= Sê San Dam =

Vietnamese hydropower dam

The Sê San Dam (Sê San Dam 4) is on the Sê San river at Ia Tơi commune, Ia H'Drai district and Ia O commune, Ia Grai district of Gia Lai province in Vietnam.

== Power generation ==

The Sê San Dam hydropower plant has 3 units with an installed capacity of 360 MW, which is the second largest hydropower plant (after Ia Ly hydroelectricity) on the Sesan river hydroelectricity system. By design, the electricity output supplied to the national grid is 1.4 billion kWh/year. However, in situation of severe drought and water shortage, it is inevitable that the power output supplied to the national power grid will be drastically reduced.

== Impacts ==

The Sê San Hydropower ensures electricity security for the region and nation, helping to stabilize the electricity system. This hydropower supports in generating local budget and improving local economy. With the collected budget, it is used for forest recovery, forest plantation towards sustainable development of forest.

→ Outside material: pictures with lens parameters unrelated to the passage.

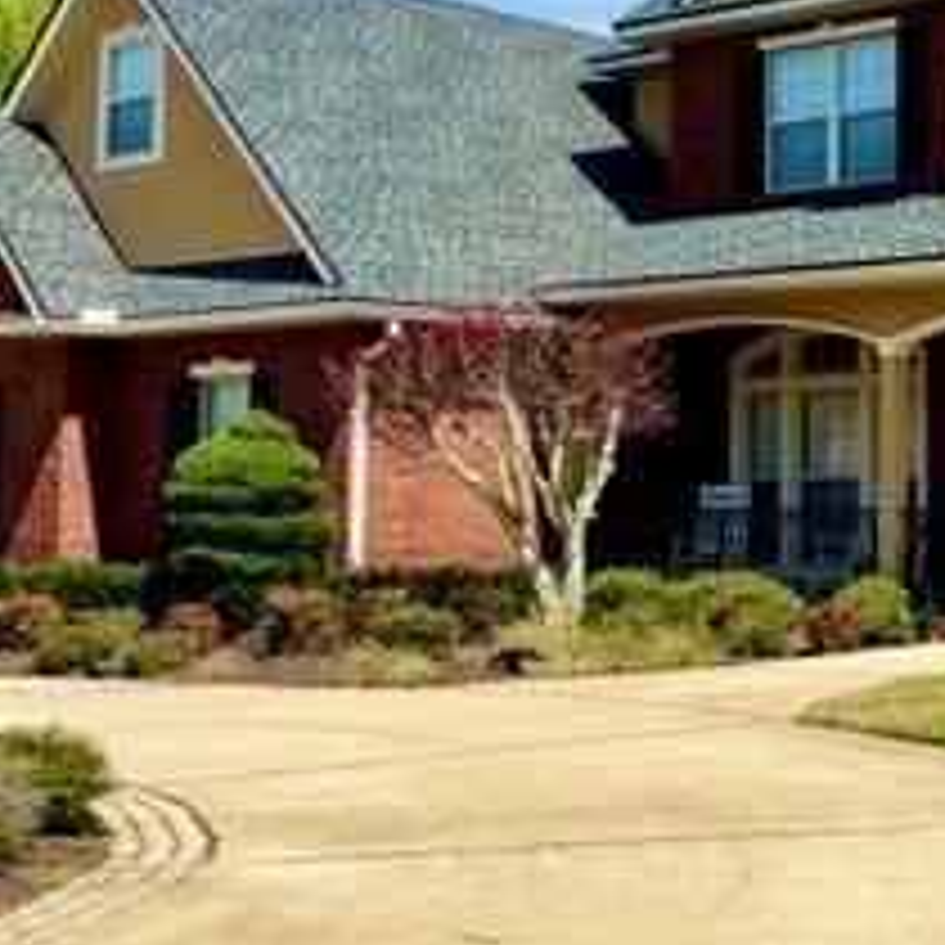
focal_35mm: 70
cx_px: 1004
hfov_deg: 23.3
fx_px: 2162
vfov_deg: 24.4
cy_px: 266
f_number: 1.6
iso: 50
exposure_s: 1/3413
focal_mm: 5.1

Since its construction in 2004, Sê San Hydropower has been recently promoted tourism. From Pleiku city, about 70 km to the west, tourists will reach Ia O commune, Ia Grai district to visit the lake bed, the fishing village on the Se San hydroelectric lake, visit Mo waterfall, and then go through the cashew garden, rubber forest, etc. with the pristine natural landscape. Tourism has just been newly launched, so the service remains limited and welcomes mainly domestic tourists for river-experiencing tourism services in the Central Highlands.